What you should do :: From the data below, copy exactly the lines that lie between the one holding "196: (1367, 798)" and the one holding "203: (1194, 753)", including both, and nothing more.

**** Supplied records ****

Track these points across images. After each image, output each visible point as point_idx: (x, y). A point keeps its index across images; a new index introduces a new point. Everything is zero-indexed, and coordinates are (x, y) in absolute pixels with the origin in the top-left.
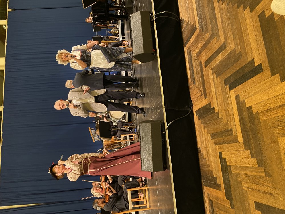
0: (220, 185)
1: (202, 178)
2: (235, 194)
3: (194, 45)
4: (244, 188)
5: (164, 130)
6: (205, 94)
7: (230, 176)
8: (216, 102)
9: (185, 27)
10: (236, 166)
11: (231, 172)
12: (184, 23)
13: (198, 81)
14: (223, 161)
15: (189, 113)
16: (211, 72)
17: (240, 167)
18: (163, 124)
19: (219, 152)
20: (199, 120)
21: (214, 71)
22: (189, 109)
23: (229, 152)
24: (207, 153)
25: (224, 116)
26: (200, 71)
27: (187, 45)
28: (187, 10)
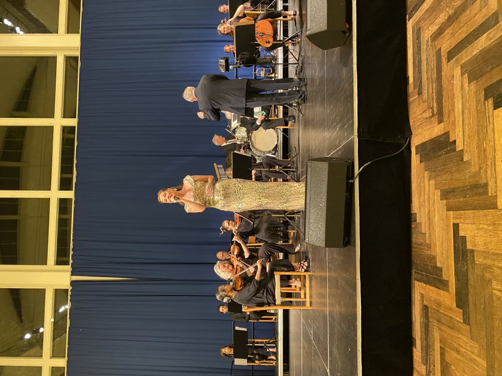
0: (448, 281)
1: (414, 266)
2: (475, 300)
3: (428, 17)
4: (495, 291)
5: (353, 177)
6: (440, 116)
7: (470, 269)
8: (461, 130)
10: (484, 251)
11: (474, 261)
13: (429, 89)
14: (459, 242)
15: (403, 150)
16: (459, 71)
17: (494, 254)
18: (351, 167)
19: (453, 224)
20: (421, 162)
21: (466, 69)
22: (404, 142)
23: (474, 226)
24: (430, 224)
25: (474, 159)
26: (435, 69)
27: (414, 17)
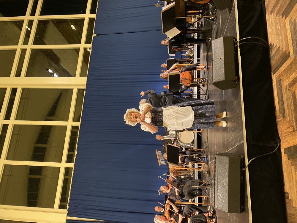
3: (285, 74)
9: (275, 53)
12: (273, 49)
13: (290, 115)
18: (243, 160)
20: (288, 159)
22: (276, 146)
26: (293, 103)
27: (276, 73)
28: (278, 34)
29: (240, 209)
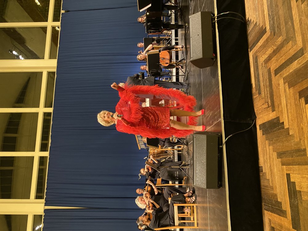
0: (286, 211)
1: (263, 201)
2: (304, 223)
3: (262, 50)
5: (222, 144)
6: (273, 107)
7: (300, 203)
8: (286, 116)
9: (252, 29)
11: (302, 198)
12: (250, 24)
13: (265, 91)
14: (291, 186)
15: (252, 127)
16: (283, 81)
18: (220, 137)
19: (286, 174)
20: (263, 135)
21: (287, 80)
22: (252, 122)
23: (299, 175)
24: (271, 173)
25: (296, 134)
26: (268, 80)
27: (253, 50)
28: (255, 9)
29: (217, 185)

****
**** Supplied records ****

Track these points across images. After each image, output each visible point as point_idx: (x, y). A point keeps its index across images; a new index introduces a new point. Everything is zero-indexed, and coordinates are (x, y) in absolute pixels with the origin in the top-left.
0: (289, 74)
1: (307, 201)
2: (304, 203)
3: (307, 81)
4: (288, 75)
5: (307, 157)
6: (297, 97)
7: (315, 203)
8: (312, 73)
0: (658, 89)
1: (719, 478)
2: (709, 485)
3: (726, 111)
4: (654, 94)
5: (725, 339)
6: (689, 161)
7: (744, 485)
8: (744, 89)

****
**** Supplied records ****

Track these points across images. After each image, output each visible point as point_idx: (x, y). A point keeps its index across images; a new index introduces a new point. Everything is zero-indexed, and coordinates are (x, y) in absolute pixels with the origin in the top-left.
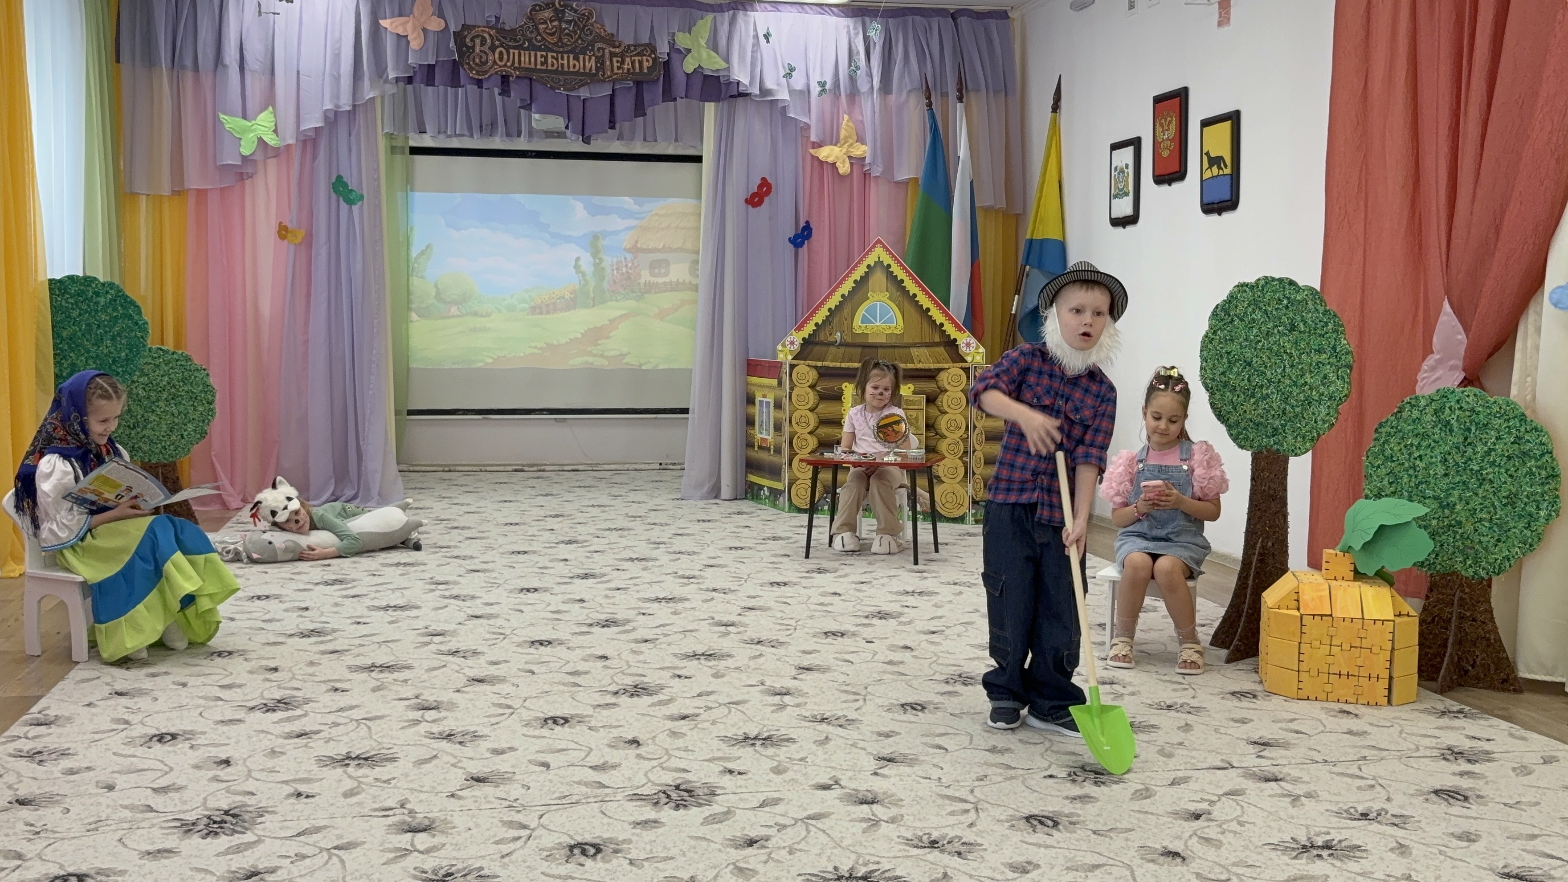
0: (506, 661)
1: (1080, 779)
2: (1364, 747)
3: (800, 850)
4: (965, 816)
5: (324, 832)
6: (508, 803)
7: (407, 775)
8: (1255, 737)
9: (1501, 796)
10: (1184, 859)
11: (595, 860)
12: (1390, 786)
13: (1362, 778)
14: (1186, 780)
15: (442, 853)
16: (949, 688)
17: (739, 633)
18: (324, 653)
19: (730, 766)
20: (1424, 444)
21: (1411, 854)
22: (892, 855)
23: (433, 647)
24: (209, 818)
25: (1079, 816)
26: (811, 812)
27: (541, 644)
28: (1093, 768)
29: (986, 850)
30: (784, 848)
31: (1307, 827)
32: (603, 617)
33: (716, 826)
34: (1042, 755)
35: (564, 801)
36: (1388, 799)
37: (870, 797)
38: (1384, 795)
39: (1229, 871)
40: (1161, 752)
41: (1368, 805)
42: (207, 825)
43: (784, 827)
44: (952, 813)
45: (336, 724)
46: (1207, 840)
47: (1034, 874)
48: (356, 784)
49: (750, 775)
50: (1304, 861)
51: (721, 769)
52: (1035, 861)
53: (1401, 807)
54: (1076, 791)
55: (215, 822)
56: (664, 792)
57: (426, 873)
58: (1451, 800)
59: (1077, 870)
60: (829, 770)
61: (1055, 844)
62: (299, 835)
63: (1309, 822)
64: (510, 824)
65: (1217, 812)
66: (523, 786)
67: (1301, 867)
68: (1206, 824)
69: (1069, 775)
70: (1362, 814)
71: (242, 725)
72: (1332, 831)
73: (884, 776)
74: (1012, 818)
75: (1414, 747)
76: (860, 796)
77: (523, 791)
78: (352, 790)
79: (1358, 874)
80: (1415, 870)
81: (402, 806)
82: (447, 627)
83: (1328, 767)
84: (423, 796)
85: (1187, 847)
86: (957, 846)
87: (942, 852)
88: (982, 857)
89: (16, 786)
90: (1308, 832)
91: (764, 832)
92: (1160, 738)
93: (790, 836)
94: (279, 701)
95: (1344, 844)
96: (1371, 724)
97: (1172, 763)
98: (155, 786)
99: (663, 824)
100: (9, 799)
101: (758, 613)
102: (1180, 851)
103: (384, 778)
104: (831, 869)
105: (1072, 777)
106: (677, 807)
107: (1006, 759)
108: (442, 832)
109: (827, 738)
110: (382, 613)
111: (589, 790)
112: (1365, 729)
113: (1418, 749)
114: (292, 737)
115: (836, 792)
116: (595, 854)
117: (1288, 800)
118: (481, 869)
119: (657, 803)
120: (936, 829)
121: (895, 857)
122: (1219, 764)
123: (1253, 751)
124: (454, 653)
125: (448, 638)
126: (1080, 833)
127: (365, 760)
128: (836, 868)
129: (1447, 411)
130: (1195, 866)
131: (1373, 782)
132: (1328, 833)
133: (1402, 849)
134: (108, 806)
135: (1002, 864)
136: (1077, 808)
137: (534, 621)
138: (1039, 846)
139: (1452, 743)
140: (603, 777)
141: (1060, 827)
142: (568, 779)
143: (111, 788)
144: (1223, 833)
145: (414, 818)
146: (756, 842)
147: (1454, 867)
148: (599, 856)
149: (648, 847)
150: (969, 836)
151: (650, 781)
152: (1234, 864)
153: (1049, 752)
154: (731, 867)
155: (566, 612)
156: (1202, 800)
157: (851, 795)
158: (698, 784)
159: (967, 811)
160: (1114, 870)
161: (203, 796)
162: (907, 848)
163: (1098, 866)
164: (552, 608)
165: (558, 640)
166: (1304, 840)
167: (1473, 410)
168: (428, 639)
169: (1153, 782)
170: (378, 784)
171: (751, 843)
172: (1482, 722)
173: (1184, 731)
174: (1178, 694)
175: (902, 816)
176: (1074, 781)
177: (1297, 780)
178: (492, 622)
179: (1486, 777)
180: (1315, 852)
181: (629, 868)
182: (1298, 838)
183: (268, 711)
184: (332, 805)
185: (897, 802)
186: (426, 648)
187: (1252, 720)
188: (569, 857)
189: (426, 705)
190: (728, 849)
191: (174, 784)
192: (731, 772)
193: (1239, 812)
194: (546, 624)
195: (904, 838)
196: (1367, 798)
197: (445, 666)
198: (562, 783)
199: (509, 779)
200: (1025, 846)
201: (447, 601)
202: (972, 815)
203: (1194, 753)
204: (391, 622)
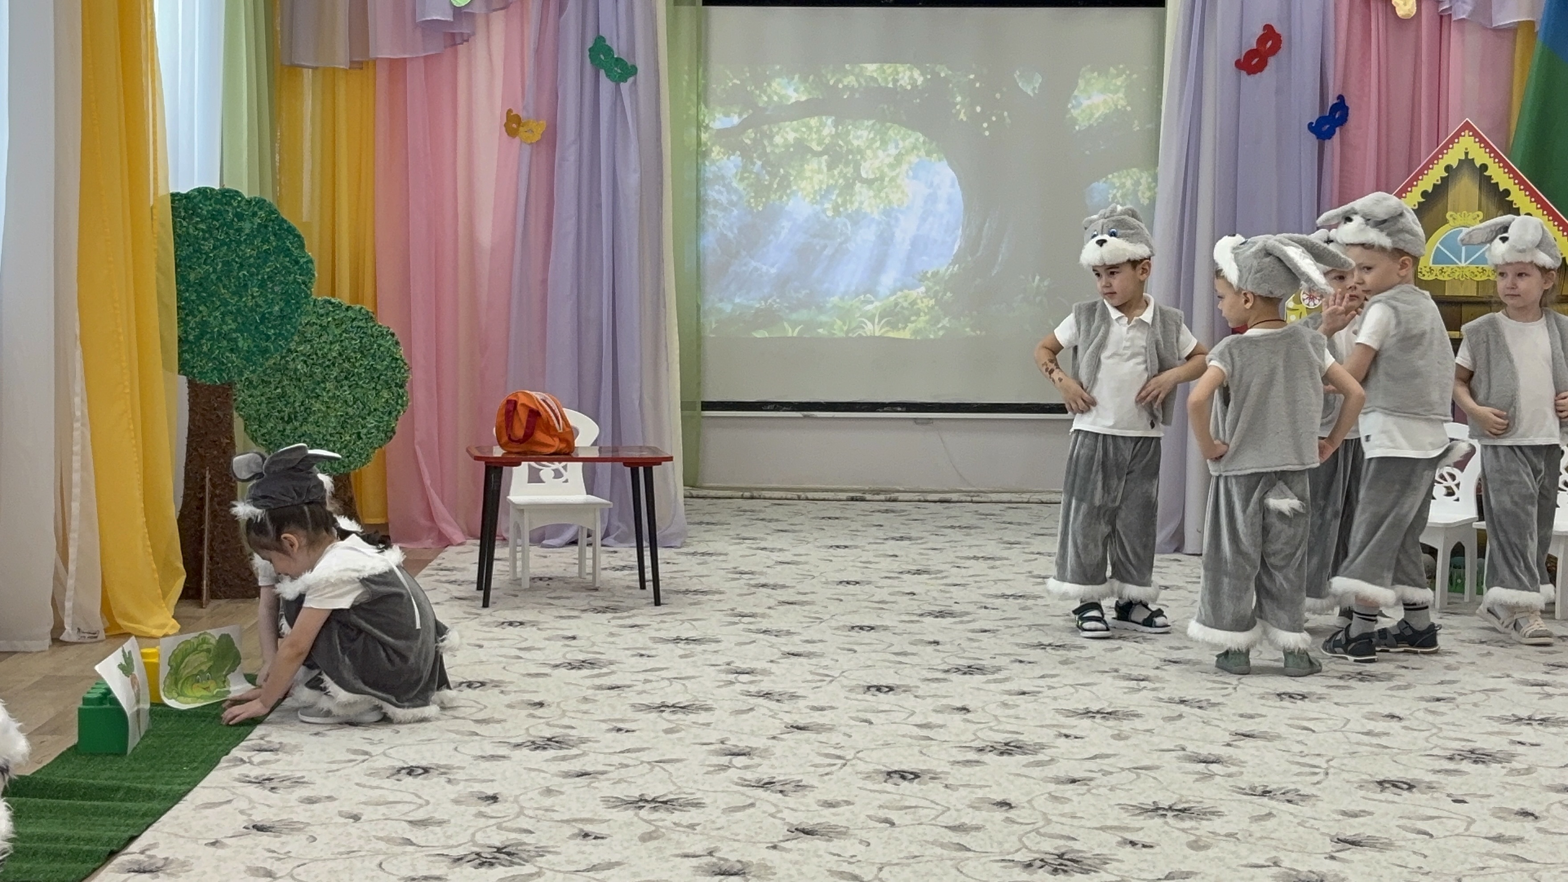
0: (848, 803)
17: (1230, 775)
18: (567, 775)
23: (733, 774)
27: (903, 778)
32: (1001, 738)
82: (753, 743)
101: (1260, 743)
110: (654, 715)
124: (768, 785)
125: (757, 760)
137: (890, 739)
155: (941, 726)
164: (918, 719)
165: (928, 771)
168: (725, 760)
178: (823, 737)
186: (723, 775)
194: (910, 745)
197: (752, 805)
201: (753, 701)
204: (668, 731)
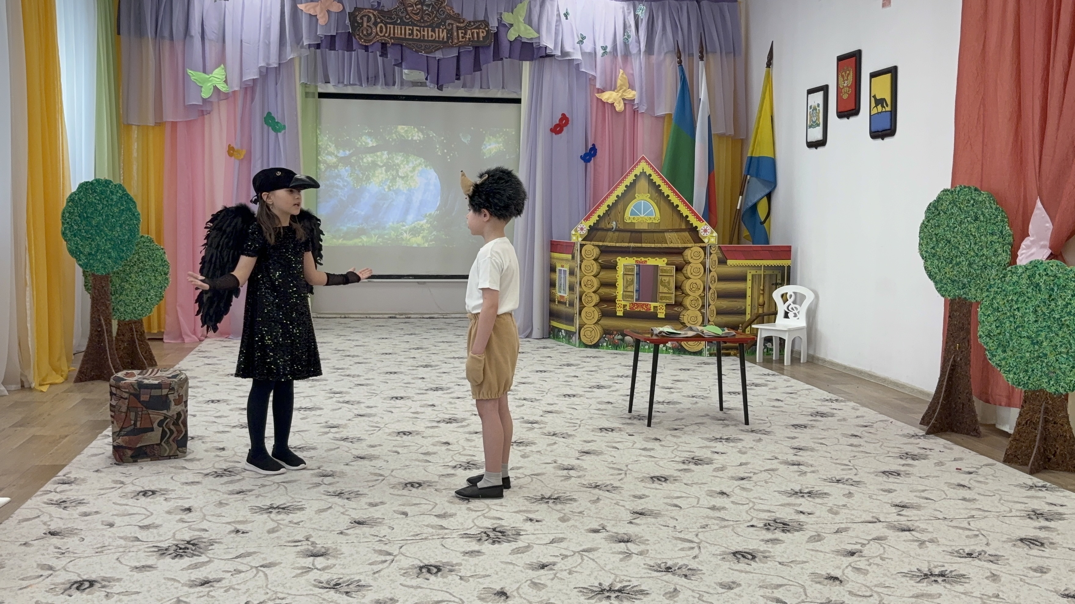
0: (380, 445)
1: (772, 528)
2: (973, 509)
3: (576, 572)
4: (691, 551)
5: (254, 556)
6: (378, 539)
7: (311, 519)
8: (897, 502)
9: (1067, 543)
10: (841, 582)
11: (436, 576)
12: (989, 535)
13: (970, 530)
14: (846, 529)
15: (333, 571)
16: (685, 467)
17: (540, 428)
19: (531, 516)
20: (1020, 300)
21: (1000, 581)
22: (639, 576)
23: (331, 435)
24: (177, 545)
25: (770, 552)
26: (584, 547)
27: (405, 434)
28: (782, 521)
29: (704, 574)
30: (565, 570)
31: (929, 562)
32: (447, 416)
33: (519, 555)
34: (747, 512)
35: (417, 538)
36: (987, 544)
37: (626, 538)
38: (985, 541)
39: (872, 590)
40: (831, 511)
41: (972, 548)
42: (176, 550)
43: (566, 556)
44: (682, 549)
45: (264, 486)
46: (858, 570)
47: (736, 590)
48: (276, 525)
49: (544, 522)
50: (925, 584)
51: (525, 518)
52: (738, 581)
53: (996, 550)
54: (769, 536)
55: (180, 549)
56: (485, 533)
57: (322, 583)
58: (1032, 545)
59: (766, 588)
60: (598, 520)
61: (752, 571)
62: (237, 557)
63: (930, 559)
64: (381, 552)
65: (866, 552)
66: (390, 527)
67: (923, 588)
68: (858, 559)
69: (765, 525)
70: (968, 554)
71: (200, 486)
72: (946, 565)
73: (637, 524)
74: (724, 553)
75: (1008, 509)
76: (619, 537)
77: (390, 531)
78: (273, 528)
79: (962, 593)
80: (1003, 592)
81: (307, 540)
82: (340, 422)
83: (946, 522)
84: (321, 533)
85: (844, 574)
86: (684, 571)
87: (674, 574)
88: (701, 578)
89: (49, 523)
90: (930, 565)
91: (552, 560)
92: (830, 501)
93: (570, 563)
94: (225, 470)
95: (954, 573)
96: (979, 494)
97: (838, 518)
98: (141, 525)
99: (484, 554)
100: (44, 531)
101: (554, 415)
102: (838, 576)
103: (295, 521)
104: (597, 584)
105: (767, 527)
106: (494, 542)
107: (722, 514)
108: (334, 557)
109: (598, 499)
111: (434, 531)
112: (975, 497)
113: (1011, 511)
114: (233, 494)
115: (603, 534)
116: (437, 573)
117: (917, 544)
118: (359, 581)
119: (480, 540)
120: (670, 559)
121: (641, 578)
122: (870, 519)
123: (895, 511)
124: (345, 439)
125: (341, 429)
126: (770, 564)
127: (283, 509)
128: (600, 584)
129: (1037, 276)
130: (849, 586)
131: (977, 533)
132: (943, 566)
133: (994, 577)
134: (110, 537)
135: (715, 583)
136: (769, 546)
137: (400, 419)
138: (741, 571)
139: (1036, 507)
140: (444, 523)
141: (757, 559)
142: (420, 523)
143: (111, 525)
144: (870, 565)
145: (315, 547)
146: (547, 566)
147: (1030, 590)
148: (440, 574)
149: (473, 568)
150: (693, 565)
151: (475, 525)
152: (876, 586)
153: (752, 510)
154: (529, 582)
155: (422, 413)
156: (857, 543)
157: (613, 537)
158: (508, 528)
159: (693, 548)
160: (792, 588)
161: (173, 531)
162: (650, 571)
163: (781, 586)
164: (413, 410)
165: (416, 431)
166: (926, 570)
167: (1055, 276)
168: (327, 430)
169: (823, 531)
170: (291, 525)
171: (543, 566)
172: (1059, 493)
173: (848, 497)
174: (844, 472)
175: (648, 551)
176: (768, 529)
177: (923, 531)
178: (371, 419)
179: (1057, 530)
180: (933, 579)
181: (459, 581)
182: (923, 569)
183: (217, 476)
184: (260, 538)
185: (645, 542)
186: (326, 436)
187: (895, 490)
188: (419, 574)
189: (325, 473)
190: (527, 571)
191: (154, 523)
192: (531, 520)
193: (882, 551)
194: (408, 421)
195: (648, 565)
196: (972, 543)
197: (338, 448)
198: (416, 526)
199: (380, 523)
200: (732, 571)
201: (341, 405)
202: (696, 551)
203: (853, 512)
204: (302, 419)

****

Solution ::
196: (1367, 798)
197: (445, 666)
198: (562, 783)
199: (509, 779)
200: (1025, 846)
201: (447, 601)
202: (972, 815)
203: (1194, 753)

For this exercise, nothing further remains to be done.